When someone is offering help, whether it’s mentorship, coaching, or any other kind of assistance, don’t fake it. Mentorship and coaching relationships are built on authenticity and vulnerability. Moreover, those relationships are for your benefit. They can't help you if they don't know you. That means dropping the facade.
Even if you don’t need “help,” you need — and deserve — to have a safe space where you can tell someone that you don't feel confident or safe. That’s just one reason why psychological safety is so important to building teams. Someone needs to be there to guide you, support you, and celebrate with you when you finally do “make it.”
How to fake it 'til you make it — the right way
Don't sell yourself short by calling yourself a fake. You're not faking it — you're learning and reaching a new level. Cultivating a beginner’s mindset is part of the growth process.
Here are some ways to embrace uncertainty until you “make it”:
1. You’re not faking it, you’re practicing it
There's a difference between faking it and practicing. Anything we’re working to master will feel awkward at first. Reframe these changes as “working to embody the behaviors for the person that you want to become.” They may not be habitual, but that doesn’t mean that they’re fake.

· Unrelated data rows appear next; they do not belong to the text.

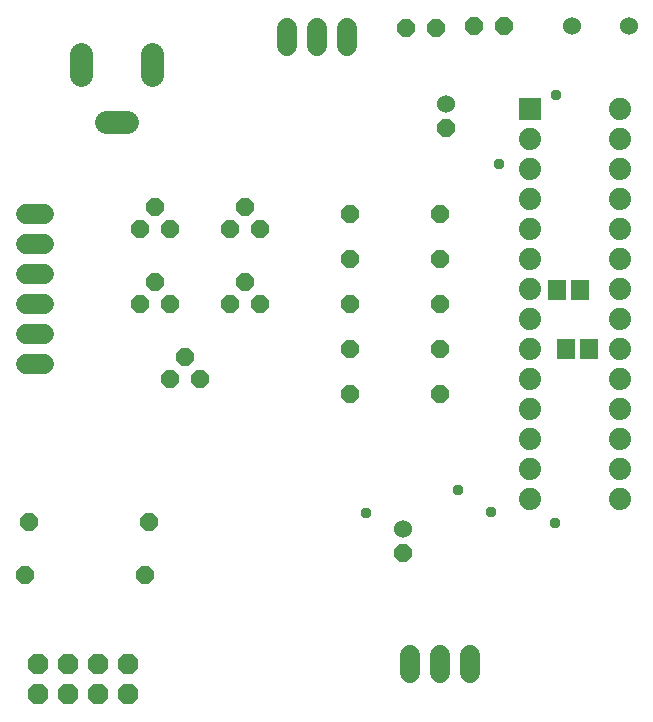
<source format=gbr>
G04 EAGLE Gerber X2 export*
%TF.Part,Single*%
%TF.FileFunction,Soldermask,Bot,1*%
%TF.FilePolarity,Negative*%
%TF.GenerationSoftware,Autodesk,EAGLE,9.0.1*%
%TF.CreationDate,2018-05-13T22:07:24Z*%
G75*
%MOMM*%
%FSLAX34Y34*%
%LPD*%
%AMOC8*
5,1,8,0,0,1.08239X$1,22.5*%
G01*
%ADD10P,1.649562X8X22.500000*%
%ADD11P,1.649562X8X202.500000*%
%ADD12C,1.727200*%
%ADD13C,1.524000*%
%ADD14R,1.879600X1.879600*%
%ADD15C,1.879600*%
%ADD16P,1.869504X8X22.500000*%
%ADD17C,1.981200*%
%ADD18R,1.503200X1.703200*%
%ADD19P,1.649562X8X292.500000*%
%ADD20C,0.959600*%


D10*
X409956Y616102D03*
X435356Y616102D03*
D11*
X377952Y614578D03*
X352552Y614578D03*
D12*
X251460Y614477D02*
X251460Y599237D01*
X276860Y599237D02*
X276860Y614477D01*
X302260Y614477D02*
X302260Y599237D01*
X355600Y83820D02*
X355600Y68580D01*
X381000Y68580D02*
X381000Y83820D01*
X406400Y83820D02*
X406400Y68580D01*
X45720Y457200D02*
X30480Y457200D01*
X30480Y431800D02*
X45720Y431800D01*
X45720Y406400D02*
X30480Y406400D01*
X30480Y381000D02*
X45720Y381000D01*
X45720Y355600D02*
X30480Y355600D01*
X30480Y330200D02*
X45720Y330200D01*
D10*
X228600Y444500D03*
X215900Y463550D03*
X203200Y444500D03*
D11*
X381000Y457200D03*
X304800Y457200D03*
D10*
X152400Y444500D03*
X139700Y463550D03*
X127000Y444500D03*
D11*
X381000Y419100D03*
X304800Y419100D03*
D10*
X228600Y381000D03*
X215900Y400050D03*
X203200Y381000D03*
D11*
X381000Y381000D03*
X304800Y381000D03*
D10*
X152400Y381000D03*
X139700Y400050D03*
X127000Y381000D03*
D11*
X381000Y342900D03*
X304800Y342900D03*
D10*
X177800Y317500D03*
X165100Y336550D03*
X152400Y317500D03*
D11*
X381000Y304800D03*
X304800Y304800D03*
D13*
X493014Y616407D03*
X541274Y616407D03*
D10*
X30175Y151587D03*
X131775Y151587D03*
D11*
X134722Y196698D03*
X33122Y196698D03*
D14*
X457200Y546100D03*
D15*
X457200Y520700D03*
X457200Y495300D03*
X457200Y469900D03*
X457200Y444500D03*
X457200Y419100D03*
X457200Y393700D03*
X457200Y368300D03*
X457200Y342900D03*
X457200Y317500D03*
X457200Y292100D03*
X457200Y266700D03*
X457200Y241300D03*
X457200Y215900D03*
X533400Y215900D03*
X533400Y241300D03*
X533400Y266700D03*
X533400Y292100D03*
X533400Y317500D03*
X533400Y342900D03*
X533400Y368300D03*
X533400Y393700D03*
X533400Y419100D03*
X533400Y444500D03*
X533400Y469900D03*
X533400Y495300D03*
X533400Y520700D03*
X533400Y546100D03*
D16*
X41250Y51105D03*
X41250Y76505D03*
X66650Y51105D03*
X66650Y76505D03*
X92050Y51105D03*
X92050Y76505D03*
X117450Y51105D03*
X117450Y76505D03*
D17*
X77000Y575310D02*
X77000Y593090D01*
X137000Y593090D02*
X137000Y575310D01*
X116390Y535200D02*
X98610Y535200D01*
D18*
X507035Y343408D03*
X488035Y343408D03*
D19*
X349809Y169875D03*
D13*
X349809Y190195D03*
D19*
X385877Y530352D03*
D13*
X385877Y550672D03*
D18*
X480618Y392786D03*
X499618Y392786D03*
D20*
X479654Y558190D03*
X478942Y195478D03*
X424688Y204622D03*
X318516Y203911D03*
X396443Y223825D03*
X431292Y499872D03*
M02*

</source>
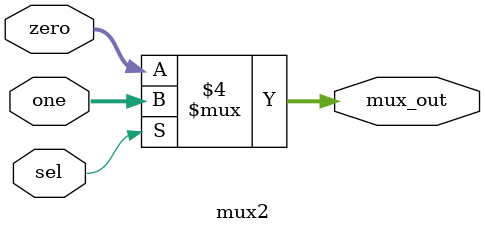
<source format=sv>
`timescale 1ns / 1ps


module mux2 # (parameter WIDTH = 4)(
    input [WIDTH -1:0] zero, one,
    input sel,
    output logic [WIDTH -1:0] mux_out
    );
    
        
    always_comb
    begin        
        if (sel == 1)
            mux_out = one;
        else
            mux_out = zero;
    end
    
endmodule
</source>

Continuing to practice until the new habits become more natural is one way of “making it.”
2. You’re not faking it, you’re winging it
Learning psychologist Lev Vygotsky outlined the idea of scaffolding. He explained that as we develop new skills, we learn most successfully when those skills are just a little beyond what we know. He referred to this area as the zone of proximal development.
In order to learn the skills in that zone, we often need the help of a skilled other. Sometimes, we’ll jump into experiences that we’re not entirely ready for. That’s not faking. That’s using the skills you have to try something outside of your comfort zone. It’s scaffolding, and it’s an important part of growth.

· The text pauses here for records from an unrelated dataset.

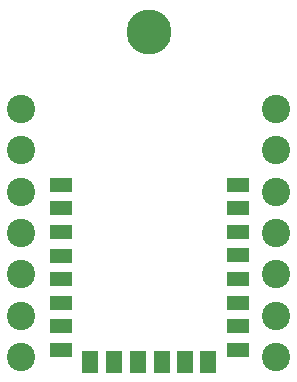
<source format=gbs>
G04 Layer_Color=16711935*
%FSAX24Y24*%
%MOIN*%
G70*
G01*
G75*
%ADD26C,0.0945*%
%ADD28C,0.1500*%
%ADD29R,0.0750X0.0450*%
%ADD30R,0.0550X0.0750*%
D26*
X200550Y132334D02*
D03*
Y136468D02*
D03*
Y135090D02*
D03*
Y133712D02*
D03*
X209050Y133712D02*
D03*
Y135090D02*
D03*
Y130956D02*
D03*
Y128200D02*
D03*
Y136468D02*
D03*
Y132334D02*
D03*
X200550Y130956D02*
D03*
Y128200D02*
D03*
Y129578D02*
D03*
X209050Y129578D02*
D03*
D28*
X204800Y139050D02*
D03*
D29*
X201860Y133945D02*
D03*
Y133165D02*
D03*
Y132365D02*
D03*
Y131585D02*
D03*
Y130795D02*
D03*
Y130005D02*
D03*
Y129225D02*
D03*
X207760Y128445D02*
D03*
Y130015D02*
D03*
Y130795D02*
D03*
Y131595D02*
D03*
Y132375D02*
D03*
Y133165D02*
D03*
X201860Y128435D02*
D03*
X207760Y129235D02*
D03*
Y133945D02*
D03*
D30*
X202845Y128050D02*
D03*
X203645D02*
D03*
X204425D02*
D03*
X205225D02*
D03*
X206005D02*
D03*
X206785D02*
D03*
M02*

</source>
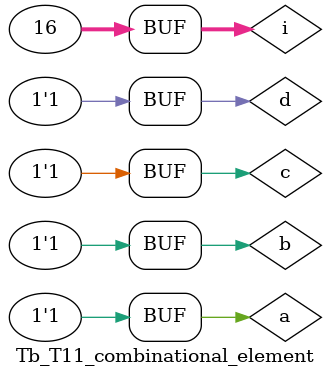
<source format=v>

module T11_combinational_element_alwaysBlock (
    input a, b, c, d,
    output reg o);

    always @(a or b or c or d) begin
        o <= ~((a & b) | (c ^ d));
    end
    
endmodule

module T11_combinational_element(
    input a, b, c, d,
    output o);

    assign o = ~((a & b) | (c ^ d));
    
endmodule
 
module Tb_T11_combinational_element_alwaysBlock;

    reg a, b, c, d;
    wire o;

    integer i;

    T11_combinational_element_alwaysBlock Tb(.a(a), .b(b), .c(c), .d(d), .o(o));

    initial begin
        a <= 0;
        b <= 0;
        c <= 0;
        d <= 0;

        $monitor("a :%0b b :%0b c :%0b d :%0b o :%0b", a, b, c, d, o);

        for (i = 0; i < 16; i = i +1) begin
            {a, b, c, d} = i;
            #10;
        end
    end
endmodule


module Tb_T11_combinational_element;

    reg a, b, c, d;
    wire o;

    integer i;

    T11_combinational_element Tb(.a(a), .b(b), .c(c), .d(d), .o(o));

    initial begin
        a <= 0;
        b <= 0;
        c <= 0;
        d <= 0;

        $monitor("a :%0b b :%0b c :%0b d :%0b o :%0b", a, b, c, d, o);

        for (i = 0; i < 16; i = i +1) begin
            {a, b, c, d} = i;
            #10;
        end
    end    
endmodule

</source>
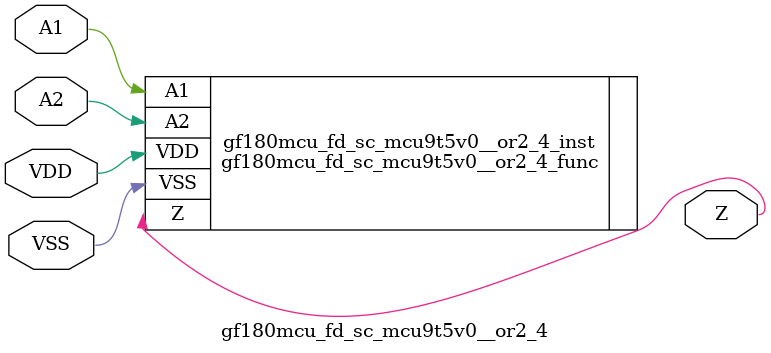
<source format=v>

module gf180mcu_fd_sc_mcu9t5v0__or2_4( A2, A1, Z, VDD, VSS );
input A1, A2;
inout VDD, VSS;
output Z;

   `ifdef FUNCTIONAL  //  functional //

	gf180mcu_fd_sc_mcu9t5v0__or2_4_func gf180mcu_fd_sc_mcu9t5v0__or2_4_behav_inst(.A2(A2),.A1(A1),.Z(Z),.VDD(VDD),.VSS(VSS));

   `else

	gf180mcu_fd_sc_mcu9t5v0__or2_4_func gf180mcu_fd_sc_mcu9t5v0__or2_4_inst(.A2(A2),.A1(A1),.Z(Z),.VDD(VDD),.VSS(VSS));

	// spec_gates_begin


	// spec_gates_end



   specify

	// specify_block_begin

	// comb arc A1 --> Z
	 (A1 => Z) = (1.0,1.0);

	// comb arc A2 --> Z
	 (A2 => Z) = (1.0,1.0);

	// specify_block_end

   endspecify

   `endif

endmodule

</source>
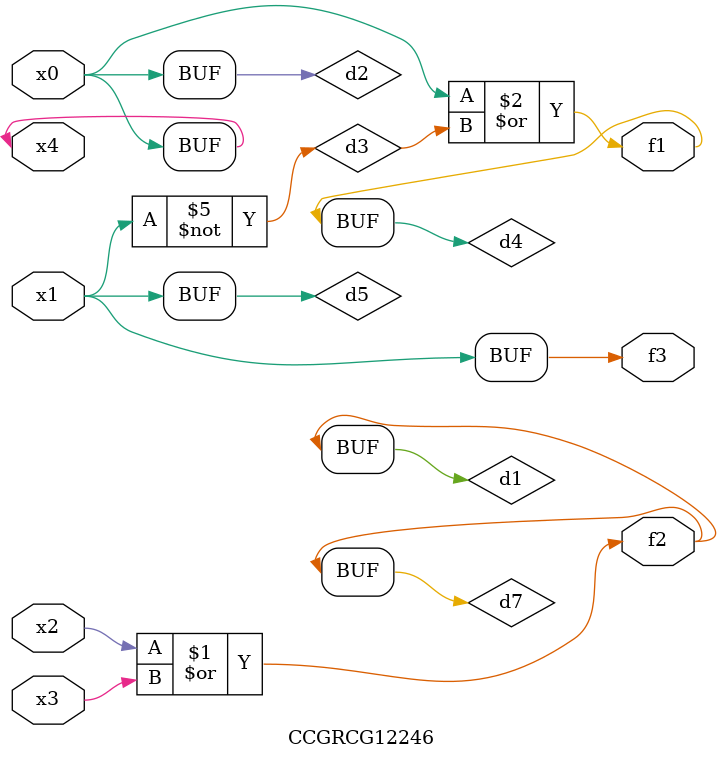
<source format=v>
module CCGRCG12246(
	input x0, x1, x2, x3, x4,
	output f1, f2, f3
);

	wire d1, d2, d3, d4, d5, d6, d7;

	or (d1, x2, x3);
	buf (d2, x0, x4);
	not (d3, x1);
	or (d4, d2, d3);
	not (d5, d3);
	nand (d6, d1, d3);
	or (d7, d1);
	assign f1 = d4;
	assign f2 = d7;
	assign f3 = d5;
endmodule

</source>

If you are learning something new, you're being authentic about where you are and where you still need to develop. You’re admitting that you don’t know it all — which takes confidence.
3. You’re not faking it, you’re asking for help
You don't have to do it all yourself, and you definitely don't have to do it all perfectly. Be clear about your boundaries and what you're struggling with. Ask for help, decide what you can take off your plate, and delegate things to others.
Ask for guidance. It may seem counterintuitive, but research says people that ask for help with a challenging task are perceived as more competent and effective than people who don't.
You don't have to tell everybody you know that you're not feeling confident. But you'd be surprised what happens when you open up to people. When you’re authentic about what you're dealing with, people will respect you more for the areas that you're struggling with. Rather than just “acting like” a confident person, these mastery experiences will help you build self-confidence.
Moreover, having strengths and weaknesses — working to learn — doesn’t make you weak or incompetent. Mathematical geniuses often wrestle with complex equations for months on end. It's not about solving everything immediately, it's about what you take away from trying to solve it.
Don't let the idea of “faking it 'til you make it” keep you from opportunities to think about things critically because you don't want to pretend that you know. A coach can help you build the mental fitness and self-awareness to learn and grow. You want to be able to have the self-awareness to identify where you need to grow. In the end, it’s trust — and trusting yourself and your support systems around you to help unlock your human potential.